Stack and Heap

Got questions? Got answers? Go here for both.

Moderator: MaxCoderz Staff

User avatar
Wesley
Regular Member
Posts: 137
Joined: Sun 12 Oct, 2008 1:42 am
Location: Boise, Idaho
Contact:

Stack and Heap

Post by Wesley »

I won't go into too much detail of what I'm doing right now for the sake of time.

I was wondering if anyone has any good ideas on memory usage regarding arrays. I am implementing the Needleman-Wunsch algorithm for comparing two strings. The first and most easy idea to implement is that of a 2D array storing values, then travelling back to recover the best string comparison.

My problem is that I have to create an array of size string1.length+1 by string2.length+1; which is massive and requires a lot of memory.

I was thinking of travelling with a 2*2 array to find the edit distance between two strings and then create a "Cell" object for each cell and have a pointer to where the "Cell" object can travel back to recover the best string comparison.

Any ideas? Any questions?
ImageImage
ImageImage
Image
polarBody
New Member
Posts: 23
Joined: Wed 02 Sep, 2009 3:01 pm
Location: Chicago, IL

Re: Stack and Heap

Post by polarBody »

Wesley wrote:I was thinking of travelling with a 2*2 array to find the edit distance between two strings and then create a "Cell" object for each cell and have a pointer to where the "Cell" object can travel back to recover the best string comparison.
Could you elaborate on this a little more? I'm not sure I understand your plan of attack :)
King Harold
Calc King
Posts: 1513
Joined: Sat 05 Aug, 2006 7:22 am

Re: Stack and Heap

Post by King Harold »

How long are the strings?
What language will this be in?
And where/how do stacks an heaps come into this - do you mean The Heap and The Stack? Since your array is dynamically allocated (dynamic size, so.., well you could use alloca.. but The Stack is typically only about 1MB) it would be on the heap but that shouldn't be a problem..

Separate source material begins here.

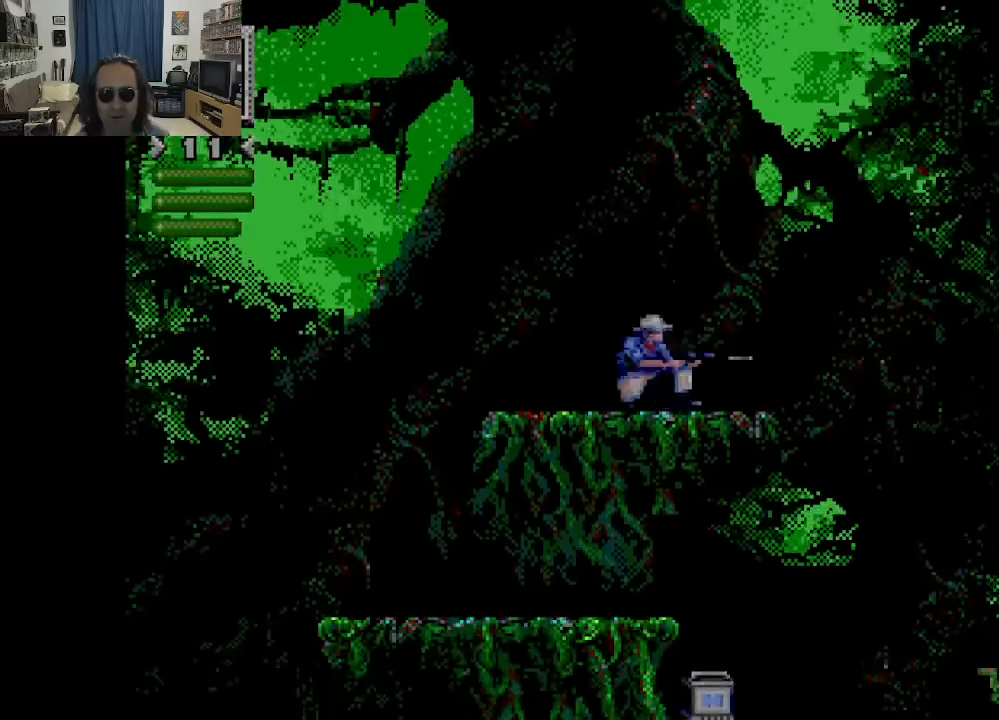
{"buttons": [], "left_stick": "center", "right_stick": "center", "events": [[50, "B", "up"], [250, "DPAD_DOWN", "up"]]}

How about a sparse matrix?
User avatar
Wesley
Regular Member
Posts: 137
Joined: Sun 12 Oct, 2008 1:42 am
Location: Boise, Idaho
Contact:

Re: Stack and Heap

Post by Wesley »

Okay, a more detailed description of the goal is here.

1) The strings can be as long as 500,000 characters long (or longer). My goal is to make my program work for 500,000 character-long strings.
2) I am coding in Java. That was a good question, since Java handles memory quite differently from other languages (such as C++ and C).
3) I am unsure what you mean by
"stacks an heaps come into this - do you mean The Heap and The Stack?"

You see, my problem is this. Whenever I have to compare two strings I need a grid of integers: opt[N+1][M+1] where N and M are the sizes of the two strings being compared. Do you see where this can get really ugly?

When I want to compare a string of size N or M (assuming the two are the same) that is even 100,000 characters long, I need a 100,000*100,000 grid of int values. That means I need 100,000*100,000*(4 bytes) = 40,000,000,000 bytes! That's roughly 40,000 MB.

So, my goal is NOT to use a grid in this manner. So, I'm thinking of using "Cell" objects which have references to their previous cell. I'm not sure if this will work, because I would need to have separate "Cell" objects so they don't get collected by the garbage collector.
ImageImage
ImageImage
Image
darkstone knight
New Member
Posts: 67
Joined: Sun 09 Nov, 2008 1:56 pm

Re: Stack and Heap

Post by darkstone knight »

cant you just lz77 compress the entire.. thing?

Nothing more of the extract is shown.